### How to complete this task
In the records below, find the line with "OTHER FEATURES" and repeat exactly every line from it through the line with "The new match and". Pictures stay out.

** Opening Records supplied block **

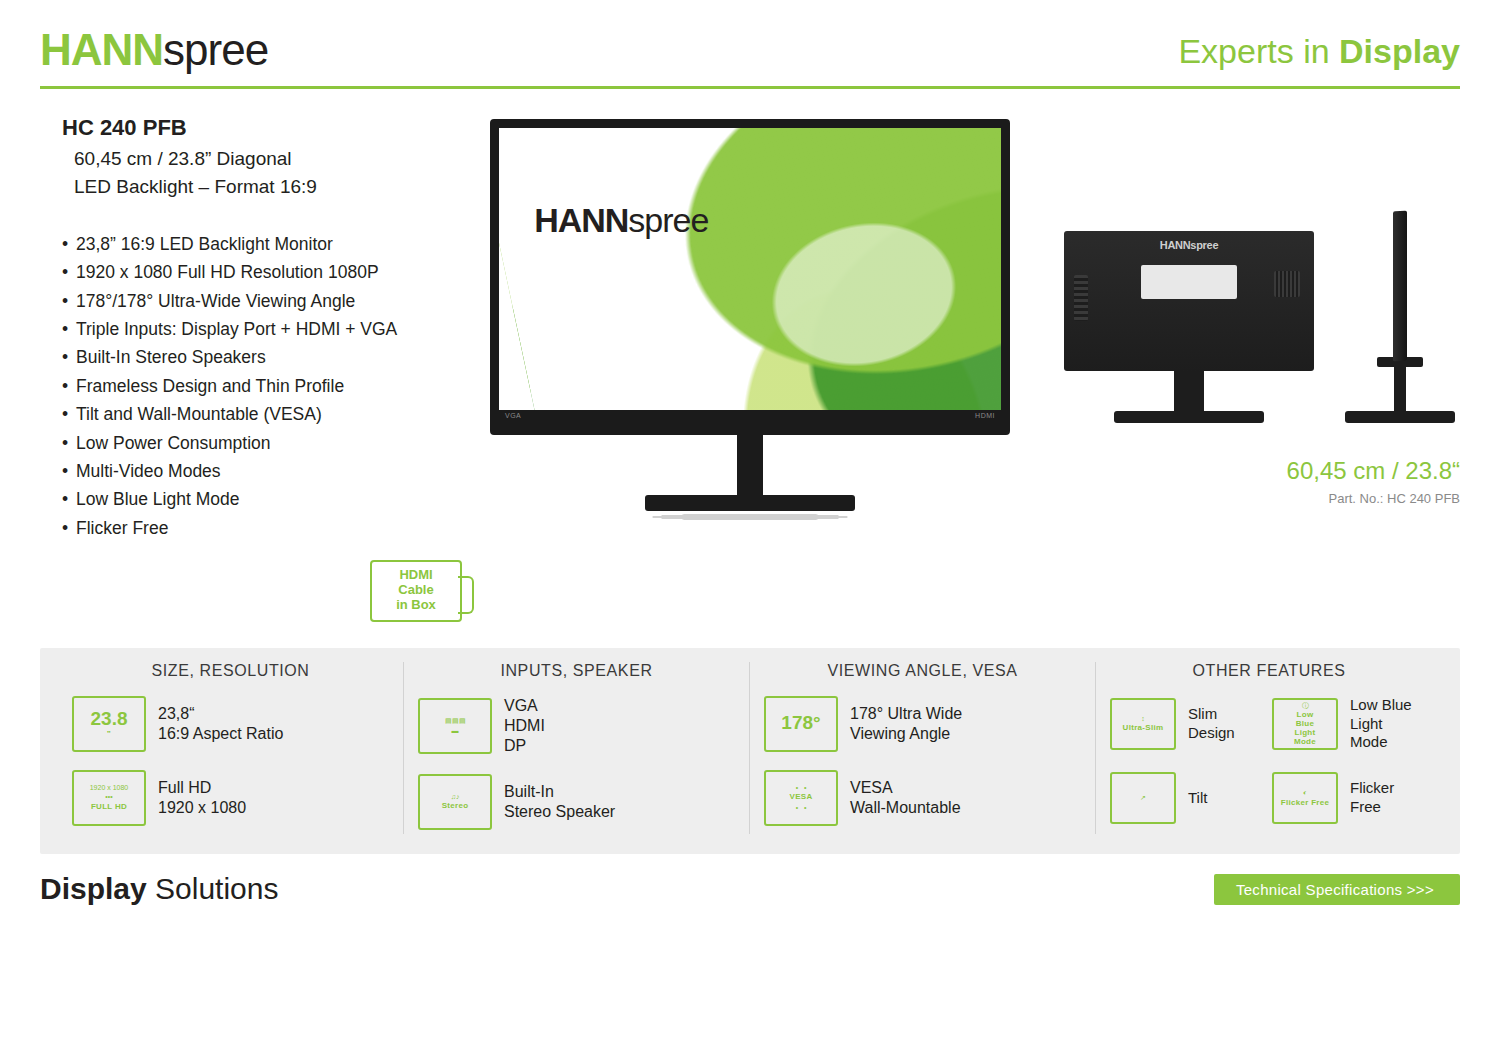HANN spree
Experts in Display
HC 240 PFB
60,45 cm / 23.8” Diagonal
LED Backlight – Format 16:9
23,8” 16:9 LED Backlight Monitor
1920 x 1080 Full HD Resolution 1080P
178°/178° Ultra-Wide Viewing Angle
Triple Inputs: Display Port + HDMI + VGA
Built-In Stereo Speakers
Frameless Design and Thin Profile
Tilt and Wall-Mountable (VESA)
Low Power Consumption
Multi-Video Modes
Low Blue Light Mode
Flicker Free
HDMI
Cable
in Box
HANN spree
VGA HDMI
HANNspree
60,45 cm / 23.8“
Part. No.: HC 240 PFB
SIZE, RESOLUTION
23.8”
23,8“
16:9 Aspect Ratio
1920 x 1080 ••• FULL HD
Full HD
1920 x 1080
INPUTS, SPEAKER
▤▤▤ ▬
VGA
HDMI
DP
♫♪ Stereo
Built-In
Stereo Speaker
VIEWING ANGLE, VESA
178°
178° Ultra Wide
Viewing Angle
• • VESA • •
VESA
Wall-Mountable
OTHER FEATURES
↕ Ultra-Slim
Slim
Design
ⓘ Low
Blue
Light
Mode
Low Blue
Light
Mode
↗
Tilt
◐ Flicker Free
Flicker
Free
Display Solutions
Technical Specifications >>>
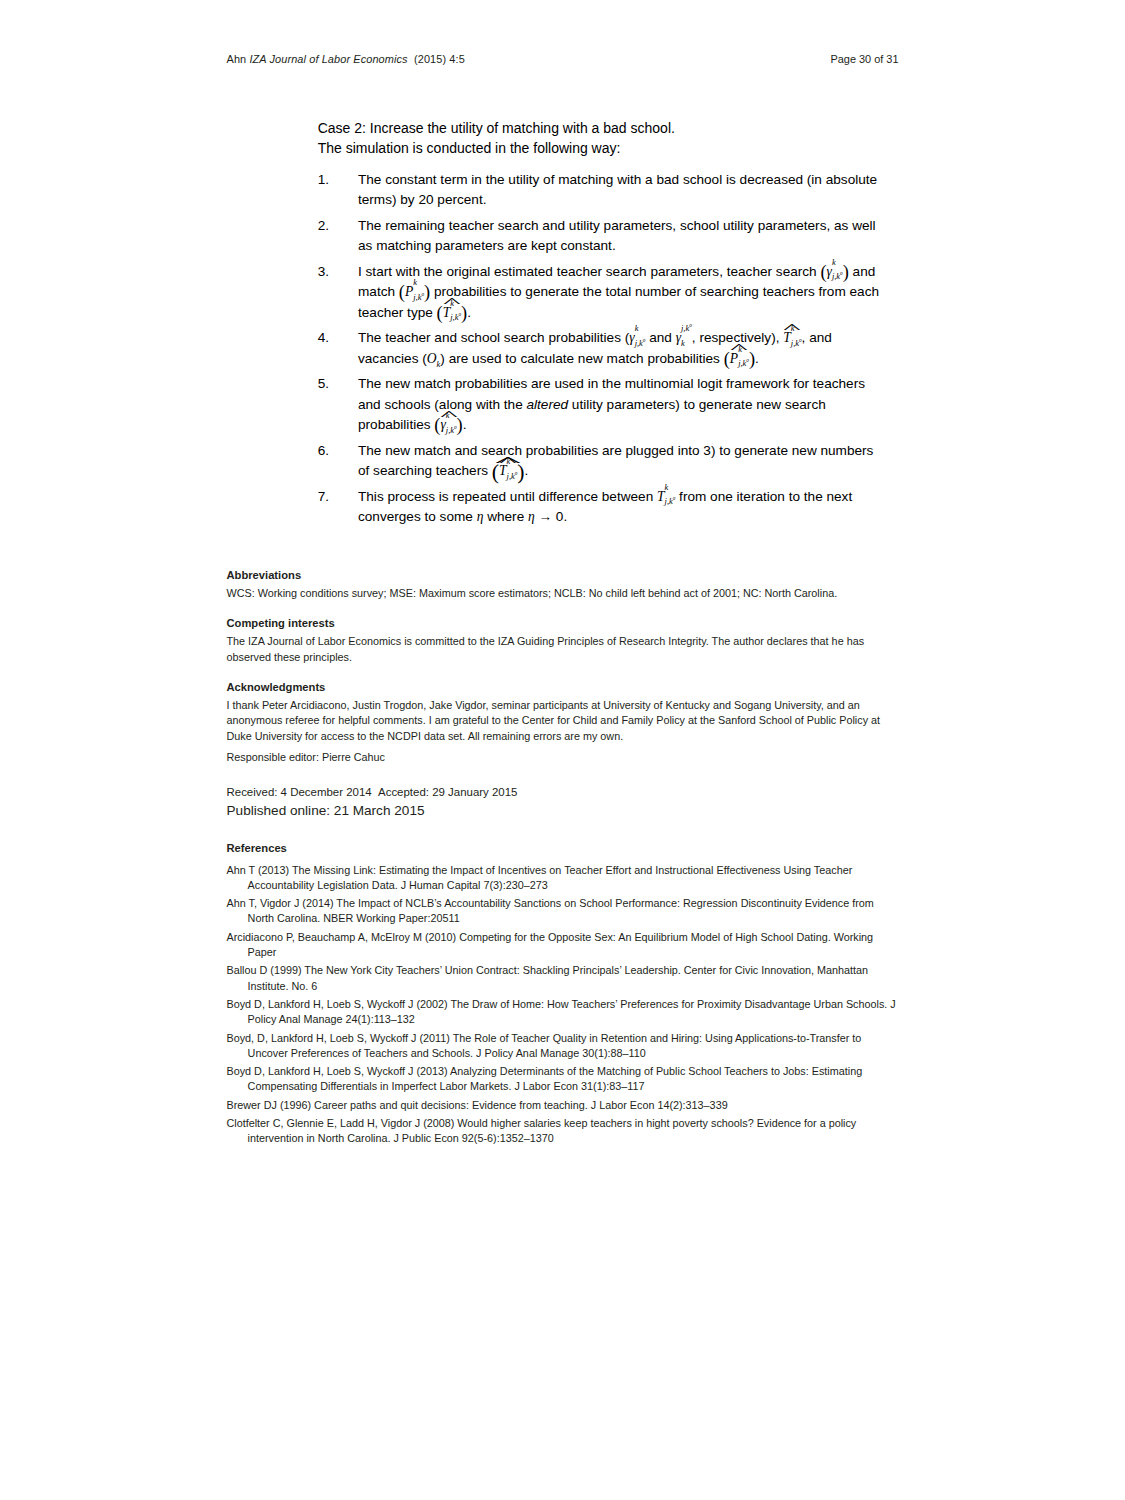Ahn IZA Journal of Labor Economics (2015) 4:5
Page 30 of 31
Case 2: Increase the utility of matching with a bad school. The simulation is conducted in the following way:
The constant term in the utility of matching with a bad school is decreased (in absolute terms) by 20 percent.
The remaining teacher search and utility parameters, school utility parameters, as well as matching parameters are kept constant.
I start with the original estimated teacher search parameters, teacher search (γkj,ko) and match (Pkj,ko) probabilities to generate the total number of searching teachers from each teacher type (Tkj,ko).
The teacher and school search probabilities (γkj,ko and γj,ko k, respectively), Tkj,ko, and vacancies (Ok) are used to calculate new match probabilities (Pkj,ko).
The new match probabilities are used in the multinomial logit framework for teachers and schools (along with the altered utility parameters) to generate new search probabilities (γkj,ko).
The new match and search probabilities are plugged into 3) to generate new numbers of searching teachers (Tkj,ko).
This process is repeated until difference between Tkj,ko from one iteration to the next converges to some η where η → 0.
Abbreviations
WCS: Working conditions survey; MSE: Maximum score estimators; NCLB: No child left behind act of 2001; NC: North Carolina.
Competing interests
The IZA Journal of Labor Economics is committed to the IZA Guiding Principles of Research Integrity. The author declares that he has observed these principles.
Acknowledgments
I thank Peter Arcidiacono, Justin Trogdon, Jake Vigdor, seminar participants at University of Kentucky and Sogang University, and an anonymous referee for helpful comments. I am grateful to the Center for Child and Family Policy at the Sanford School of Public Policy at Duke University for access to the NCDPI data set. All remaining errors are my own.
Responsible editor: Pierre Cahuc
Received: 4 December 2014 Accepted: 29 January 2015
Published online: 21 March 2015
References
Ahn T (2013) The Missing Link: Estimating the Impact of Incentives on Teacher Effort and Instructional Effectiveness Using Teacher Accountability Legislation Data. J Human Capital 7(3):230–273
Ahn T, Vigdor J (2014) The Impact of NCLB’s Accountability Sanctions on School Performance: Regression Discontinuity Evidence from North Carolina. NBER Working Paper:20511
Arcidiacono P, Beauchamp A, McElroy M (2010) Competing for the Opposite Sex: An Equilibrium Model of High School Dating. Working Paper
Ballou D (1999) The New York City Teachers’ Union Contract: Shackling Principals’ Leadership. Center for Civic Innovation, Manhattan Institute. No. 6
Boyd D, Lankford H, Loeb S, Wyckoff J (2002) The Draw of Home: How Teachers’ Preferences for Proximity Disadvantage Urban Schools. J Policy Anal Manage 24(1):113–132
Boyd, D, Lankford H, Loeb S, Wyckoff J (2011) The Role of Teacher Quality in Retention and Hiring: Using Applications-to-Transfer to Uncover Preferences of Teachers and Schools. J Policy Anal Manage 30(1):88–110
Boyd D, Lankford H, Loeb S, Wyckoff J (2013) Analyzing Determinants of the Matching of Public School Teachers to Jobs: Estimating Compensating Differentials in Imperfect Labor Markets. J Labor Econ 31(1):83–117
Brewer DJ (1996) Career paths and quit decisions: Evidence from teaching. J Labor Econ 14(2):313–339
Clotfelter C, Glennie E, Ladd H, Vigdor J (2008) Would higher salaries keep teachers in hight poverty schools? Evidence for a policy intervention in North Carolina. J Public Econ 92(5-6):1352–1370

** Closing Records supplied block **

### Solution below
OTHER FEATURES
↕ Ultra-Slim
Slim
Design
ⓘ Low
Blue
Light
Mode
Low Blue
Light
Mode
↗
Tilt
◐ Flicker Free
Flicker
Free
Display Solutions
Technical Specifications >>>
Ahn IZA Journal of Labor Economics (2015) 4:5
Page 30 of 31
Case 2: Increase the utility of matching with a bad school. The simulation is conducted in the following way:
The constant term in the utility of matching with a bad school is decreased (in absolute terms) by 20 percent.
The remaining teacher search and utility parameters, school utility parameters, as well as matching parameters are kept constant.
I start with the original estimated teacher search parameters, teacher search (γkj,ko) and match (Pkj,ko) probabilities to generate the total number of searching teachers from each teacher type (Tkj,ko).
The teacher and school search probabilities (γkj,ko and γj,ko k, respectively), Tkj,ko, and vacancies (Ok) are used to calculate new match probabilities (Pkj,ko).
The new match probabilities are used in the multinomial logit framework for teachers and schools (along with the altered utility parameters) to generate new search probabilities (γkj,ko).
The new match and search probabilities are plugged into 3) to generate new numbers of searching teachers (Tkj,ko).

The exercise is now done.